Isolation mode on VMware ESX servers
Last week at work, we had a network engineer look into some issued we’d been having with one of the switches in the server room. The switch in question was the main LAN switch to which all our servers are connected. Turns out, the switch needed to be rebooted to solve the problem. We didn’t think anything of it apart from the fact that the servers would be off the net for a few minutes.
The morning after we discovered, as we logged in to a few of the servers, that all virtual machines had shut down unexpectedly the night before. My first instinct was that the network engineer must have disconnected the power to the VMware servers for some odd reason and that this was the cause for the disturbance. But after some digging around, we found that none of the ESX servers had rebooted. So why had all the virtual machines shut down?
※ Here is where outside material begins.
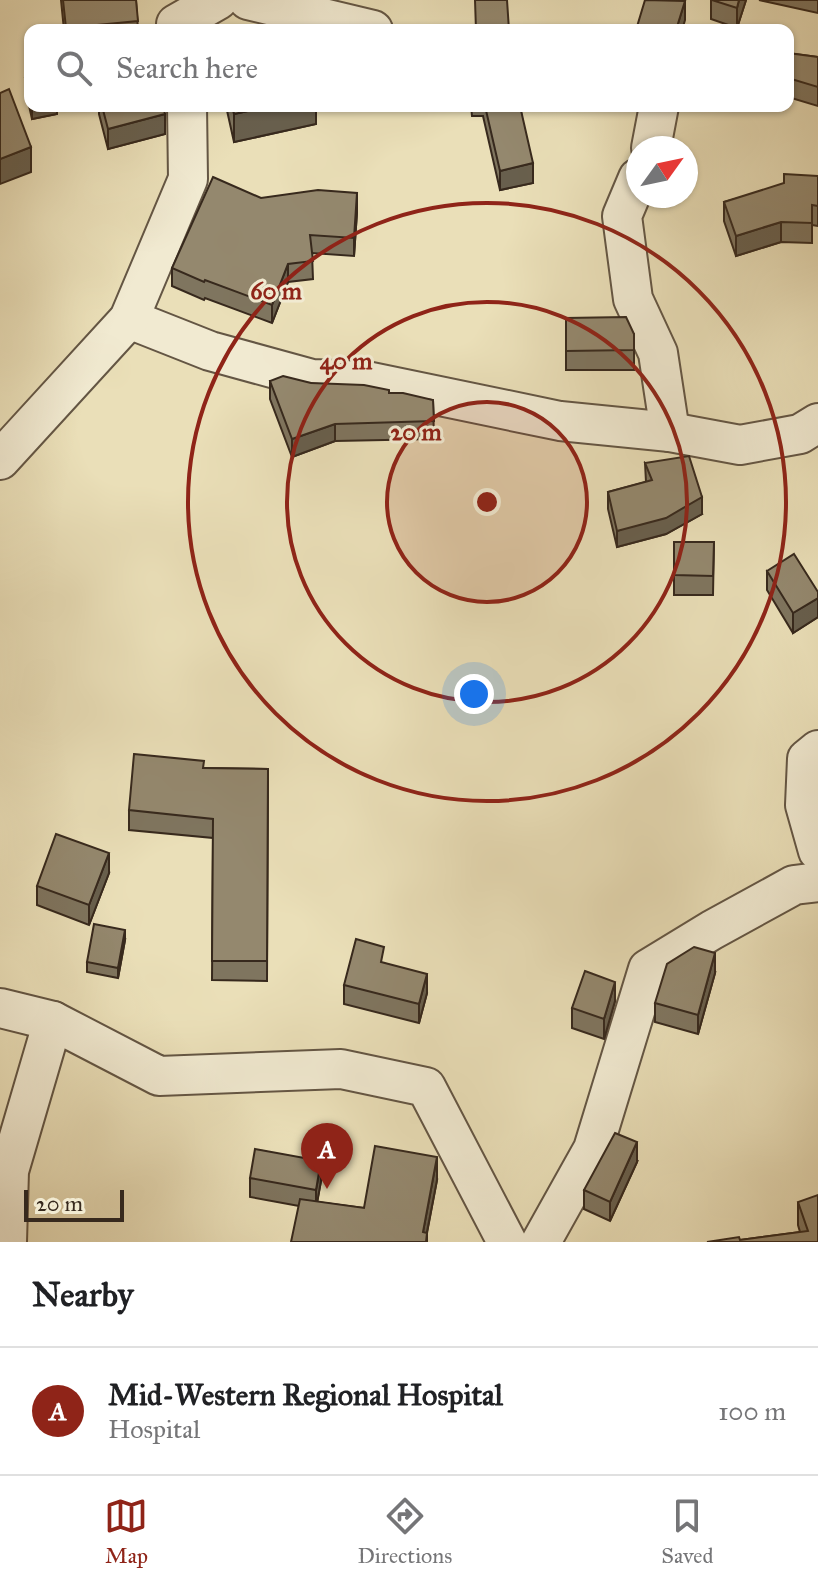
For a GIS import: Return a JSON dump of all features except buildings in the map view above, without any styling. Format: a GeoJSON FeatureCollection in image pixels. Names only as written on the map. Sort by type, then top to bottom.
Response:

Turns out, there’s a feature in ESX called isolation mode. When you’ve setup your ESX cluster for HA (High Availability) and an ESX server loses contact with the other ESX servers and with its gateway, the server considers itself to be isolated and the default action when isolated is to shut down all virtual machines! In other words, if you have to disconnect your ESX servers from the network, look into isolation mode first.
I’m still not sure why the default is to shut down the machines. I mean, won’t forcibly shutting down a virtual machine potentially cause more problems than letting it run without a network connection?